Vidas adoptadas
Anne Tyler ha escrito una sátira sobre el casi siempre forzado mundo de la corrección política en Estados Unidos y su multiculturalidad a través de una historia muy doméstica.
PROPIOS Y EXTRAÑOS
Anne Tyler
Traducción de Gemma Rovira
Alfaguara. Madrid, 2007
302 páginas. 19,50 euros
En una entrevista, a una pregunta acerca de cuál era su escritor de literatura popular y/o best sellers favorito, John Updike respondió así: "Yo leo a Anne Tyler. ¿Es ella el tipo de novelista al que se refieren, no?". La respuesta de Updike era tan ingenua como maliciosa porque, de acuerdo, esta autora vende mucho en su país pero, para el autor de Corre, Conejo, también es lo que, se supone, debería ser toda firma de éxito: alguien con buena prosa, excelentes tramas y un perfecto dominio de técnica y estructura novelesca. Aclarado esto, no hace falta decir que, por lo general, quienes suelen coronar las listas de ventas de cualquier país del mundo no acostumbran a tener y gozar del nivel de Tyler (Mineápolis, 1941) y que probablemente nunca lo tengan.
Desde 1964, Tyler (hija de
activista social, educada en comunas cuáqueras, casada desde 1963 y hasta su fallecimiento en 1997 con un psicoanalista iraní, poco afecta a fiestas y entrevistas, y ganadora del Pulitzer y del National Critics Award) ha venido pintando su aldea por elección -Baltimore- a lo largo de diecisiete novelas cuyos tonos han ido cambiando un poco sin por eso alterar su estética ni su ética. Las cuatro primeras recuerdan un poco al Salinger de los comienzos y a la Carson McCullers de siempre; pero es a mitad de carrera cuando Tyler encuentra su punto justo y un puñado de títulos a los que no cuesta calificar de perfectos: El tránsito de Morgan (1980), Reunión en el restaurante nostalgia (1982, admirada por Eudora Welty, favorita de Tyler), El turista accidental (1985) y Casi un santo (1991) son como novelas de John Irving, pero en las que el fatalismo vence a lo grotesco, en las que sus familias disfuncionales no arrancan carcajadas sino sonrisas y donde las situaciones se suceden con la cadencia de un melancólico vals y no de un avasallante himno de batalla. Desde entonces -con las destacables excepciones de A Patchwork Planet (1998) y El matrimonio amateur (2003, donde era magistral el uso de la elipsis)- las más recientes novelas de Tyler, sin caer en las trampas de una chick-lit para mujeres maduras, sí producían la casi incómoda sensación de estar leyendo casi edulcorados manuales de autoayuda para divorciadas, fugitivas y viudas.

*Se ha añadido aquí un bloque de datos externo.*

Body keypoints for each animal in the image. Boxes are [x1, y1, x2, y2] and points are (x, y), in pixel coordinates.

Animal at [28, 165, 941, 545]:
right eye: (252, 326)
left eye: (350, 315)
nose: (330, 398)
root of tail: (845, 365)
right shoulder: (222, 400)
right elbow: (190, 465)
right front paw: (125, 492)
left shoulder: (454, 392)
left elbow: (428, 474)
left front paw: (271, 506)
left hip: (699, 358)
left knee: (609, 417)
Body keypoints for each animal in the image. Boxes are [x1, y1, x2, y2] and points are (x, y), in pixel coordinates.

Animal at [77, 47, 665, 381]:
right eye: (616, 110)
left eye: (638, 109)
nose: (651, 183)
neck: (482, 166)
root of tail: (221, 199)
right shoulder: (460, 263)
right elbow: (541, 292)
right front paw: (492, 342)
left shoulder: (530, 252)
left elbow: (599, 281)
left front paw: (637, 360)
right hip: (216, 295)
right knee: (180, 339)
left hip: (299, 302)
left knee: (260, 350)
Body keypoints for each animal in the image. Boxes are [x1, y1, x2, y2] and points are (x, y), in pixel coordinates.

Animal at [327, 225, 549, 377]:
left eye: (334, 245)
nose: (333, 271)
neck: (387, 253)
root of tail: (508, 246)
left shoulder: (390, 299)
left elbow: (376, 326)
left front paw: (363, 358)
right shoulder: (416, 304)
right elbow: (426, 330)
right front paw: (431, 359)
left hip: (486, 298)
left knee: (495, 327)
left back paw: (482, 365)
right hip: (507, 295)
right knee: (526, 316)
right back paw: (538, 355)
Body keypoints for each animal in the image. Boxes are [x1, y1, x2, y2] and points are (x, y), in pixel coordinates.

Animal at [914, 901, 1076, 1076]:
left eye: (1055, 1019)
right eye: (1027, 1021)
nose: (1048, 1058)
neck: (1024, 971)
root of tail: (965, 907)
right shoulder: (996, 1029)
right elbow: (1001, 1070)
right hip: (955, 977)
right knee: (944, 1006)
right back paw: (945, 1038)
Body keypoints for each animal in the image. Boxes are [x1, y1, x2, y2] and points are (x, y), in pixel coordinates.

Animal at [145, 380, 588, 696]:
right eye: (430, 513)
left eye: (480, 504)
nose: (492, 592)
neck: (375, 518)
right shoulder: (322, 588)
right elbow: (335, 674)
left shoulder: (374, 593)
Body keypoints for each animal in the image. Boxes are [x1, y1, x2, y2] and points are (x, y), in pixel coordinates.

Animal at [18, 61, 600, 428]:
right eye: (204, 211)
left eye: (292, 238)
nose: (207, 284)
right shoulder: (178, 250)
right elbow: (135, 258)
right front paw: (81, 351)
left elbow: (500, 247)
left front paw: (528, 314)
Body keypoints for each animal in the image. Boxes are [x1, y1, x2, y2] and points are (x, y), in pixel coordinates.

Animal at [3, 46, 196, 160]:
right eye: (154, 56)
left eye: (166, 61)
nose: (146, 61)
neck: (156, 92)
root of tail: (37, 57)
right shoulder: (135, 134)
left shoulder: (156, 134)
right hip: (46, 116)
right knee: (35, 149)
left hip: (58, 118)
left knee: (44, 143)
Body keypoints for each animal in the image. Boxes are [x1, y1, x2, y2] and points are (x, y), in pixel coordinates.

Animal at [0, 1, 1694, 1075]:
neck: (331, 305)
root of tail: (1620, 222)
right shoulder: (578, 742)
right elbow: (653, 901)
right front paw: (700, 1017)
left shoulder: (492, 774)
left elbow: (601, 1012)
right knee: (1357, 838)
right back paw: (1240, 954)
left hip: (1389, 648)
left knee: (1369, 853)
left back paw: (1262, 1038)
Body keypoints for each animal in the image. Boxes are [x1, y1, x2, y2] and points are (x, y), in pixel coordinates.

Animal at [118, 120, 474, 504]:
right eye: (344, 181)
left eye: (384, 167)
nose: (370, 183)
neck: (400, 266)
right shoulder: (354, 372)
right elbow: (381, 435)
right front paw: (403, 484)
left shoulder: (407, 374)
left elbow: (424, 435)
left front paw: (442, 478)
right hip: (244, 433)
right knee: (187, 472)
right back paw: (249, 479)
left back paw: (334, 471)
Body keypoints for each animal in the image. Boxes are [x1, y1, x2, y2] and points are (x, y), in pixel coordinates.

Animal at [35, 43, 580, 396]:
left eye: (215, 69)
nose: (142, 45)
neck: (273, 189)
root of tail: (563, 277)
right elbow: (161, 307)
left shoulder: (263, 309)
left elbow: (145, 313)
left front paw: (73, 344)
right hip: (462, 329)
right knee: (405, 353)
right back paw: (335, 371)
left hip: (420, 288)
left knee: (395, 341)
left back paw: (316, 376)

Propios y extraños, en cambio, es una -otra- nueva Tyler sin que esto signifique traicionar las virtudes de las anteriores y arranca con uno de esos comienzos tan suyos donde lo cotidiano parece estar teñido por los colores trascendentes de un destino preestablecido: dos parejas -una de típicos norteamericanos, Bitsy y Brad Donaldson y otra de iraníes-americanos, Ziba y Sami Yazdan- aguardan en el aeropuerto de Baltimore la llegada de Jin-Ho y Sooki, un par de niñas coreanas que han adoptado. Los mesurados Yazdan y los entusiastas Donaldson -alentados por la alegría de la casualidad- se hacen amigos y comparten fiestas anuales entre 1997 y 2004. Y el padre viudo de Bitsy se entusiasma con la madre viuda de Sami, Maryam, quien funciona como el verdadero centro moral y reflexivo de todo el asunto a la vez que de ojo crítico con el carácter expansivo de los locales que siempre acaba anulando al de los eternos visitantes. Y -apenas disimulada bajo los velos de lo familiar- de lo que aquí se trata, lo que Tyler consigue, es una muy seria sátira de la por lo general forzada corrección política en un Estados Unidos que se enorgullece de su multiculturalismo pero, a la hora de la verdad, y en especial luego de aquel 11 de septiembre, no sabe muy bien qué hacer con toda esa gente de nombre raro. Pertenecer o no pertenecer -sin importar los años vividos allí- es aquí el interrogante que, para Maryam, trasciende al de ser o no ser. Así, el ritmo de comedia doméstica es la perfecta excusa para que -quizá cuando nadie lo esperaba de ella- Anne Tyler haya escrito, más allá de su final feliz y un tanto dulzón, la más sutilmente original y amablemente cruel novela política de los últimos tiempos. Una novela que en un mundo perfecto o por lo menos mejor -ese mundo en el que piensa y escribe John Updike- debería ser best seller aquí, allá y en todas partes.